Entretanto, notamos la diferencia de precios que hay en los carteles de minutos a celular, colgados en el muro de la panadería, la reja de la zapatería y el poste de un café internet, negocios ubicados en la esquina del cruce de la calle 21A entre las carreras 69 y 70. Entonces se nos ocurre la gran idea de intercambiarlos.
Como el cartel de la panadería está muy alto, Natalia le hace patagallina a Danny, que es el más flaco del grupo. El de la zapatería lo quito yo, breve. Pero el del café internet está más amarrado que trasteo de pobre, por lo que toca echarle una mano a Carlos.
Mientras el desamarre, a mí me parece escuchar un silbido que viene de más abajo y también gritos que suenan como “¡ey, ey!”, pero no creo que sea con nosotros, entonces sigo en nuestro cuento. ¡Listo! ¡A cambiarlos! El del café internet va pa la panadería, el de la panadería pa la zapatería y el de la zapatería pal café internet. ¡Bien!
Logrado el objetivo, volvemos muertos de la risa a nuestro puesto en la acera, nos servimos nuevamente de a vaso de vino, ponemos El baile de los que sobran en un bafle pequeño que carga Natalia y seguimos en plan relajo porque la noche es joven y nosotros también.
Minutos después, una moto con dos tipos raros pasa frente a nosotros. Los tipos miran curiosos el lugar en el que estamos, como buscando algo. Nadie dice nada hasta que yo empiezo a notar que no dejan de darnos vuelta.
—Oíste, ¿estos qué? —le digo a Natalia. —¿Cierto?, meros visajosos —me responde sin dejar de mirarlos.
Los tipos como que escuchan, porque paran y uno de ellos pregunta:
—¿Ustedes vieron a los que se estaban robando los carteles?
A mí se me baja todo y sin pensarlo de a mucho, le respondo con voz temblorosa: —No, nosotros no hemos visto a nadie.
—Cómo que no, si hace nada estaban ahí… ¡tuvieron que verlos! En esas cae una recua de tipos, ya no en moto sino a pie.
—Que ellos no vieron a los que se robaron los carteles —les anuncia el que había preguntado antes.
A ninguno de nosotros, puede ser por falta de iniciativa o por susto, se nos ocurre enseñarles los carteles que están visibles en cada negocio; ellos no parecen percatarse tampoco.

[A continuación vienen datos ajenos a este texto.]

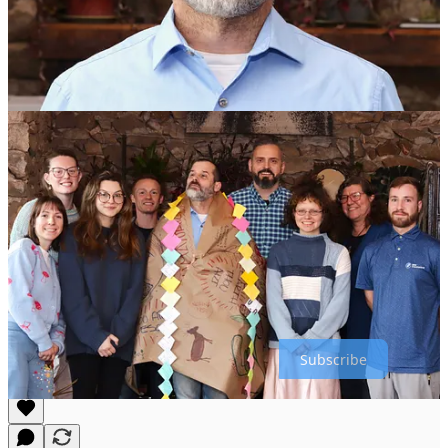
Explore Past inPulse Interviews
Stay connected with the pulse of our organization by exploring
previous inPulse interviews. Each week, we spotlight a different
team member, sharing their achievements, perspectives, and advice.
Whether you’re looking for inspiration, practical tips, or just want to
catch up on what’s happening across inWorks LLC and Longview
Farm, our inPulse archive is your go-to resource.
Browse the full collection and revisit highlights from team members
past, and present in our inPulse tab!
Thanks for reading inWorks LLC Notes & Observations! Subscribe
for free to receive new posts and support my work.
Subscribe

—Cuál que no, si fueron ellos, yo vi a esta malparida —dice uno de los que llegaron a pie.
No comprendo si se está refiriendo a Natalia o a mí, pero por su cara, prefiero no preguntarle. En lo que me parecen minutos de silencio, recuerdo varios sucesos de los que alguna vez llegué a ser testigo.
El primero de ellos sucedió un día en que un duro traía arriada a una pelada desde no sé dónde mientras le gritaba muy fuerte: “¡esta vez sí se los vamos a mochar pa que aprenda!”, y ella que no, que por favor los dedos no, que ella no lo volvía a hacer o que no lo había hecho —no recuerdo muy bien—. El caso es que en vez de eso, la pararon como monumento de museo en medio de la calle principal, amarrada de manos con cabuyas y par letreros encintados adelante y atrás de su torso que decían por un lado: “Soy ladrona” y por el otro algo como: “Me gusta robar plata y juguetes en las casas ajenas”. Un chorrero de lágrimas se veía caer vergonzoso por su rostro. La gente, reunida a su alrededor, la miraba, cuchicheaba, hacía caras y hasta se reía, pero nadie reprochaba ese cuadro que a mí, la verdad, me producía un poco de pena.
Otro fue cuando a un grupito de peludos, que no superaban los doce o trece años, les dio por meterse al supermercado La Estrella a robarse dizque unas gominas; pero para su mala suerte, salieron estrellados de allá porque una cámara los delató y cayeron en manos de esta misma organización de muchachos que, de castigo, los raparon.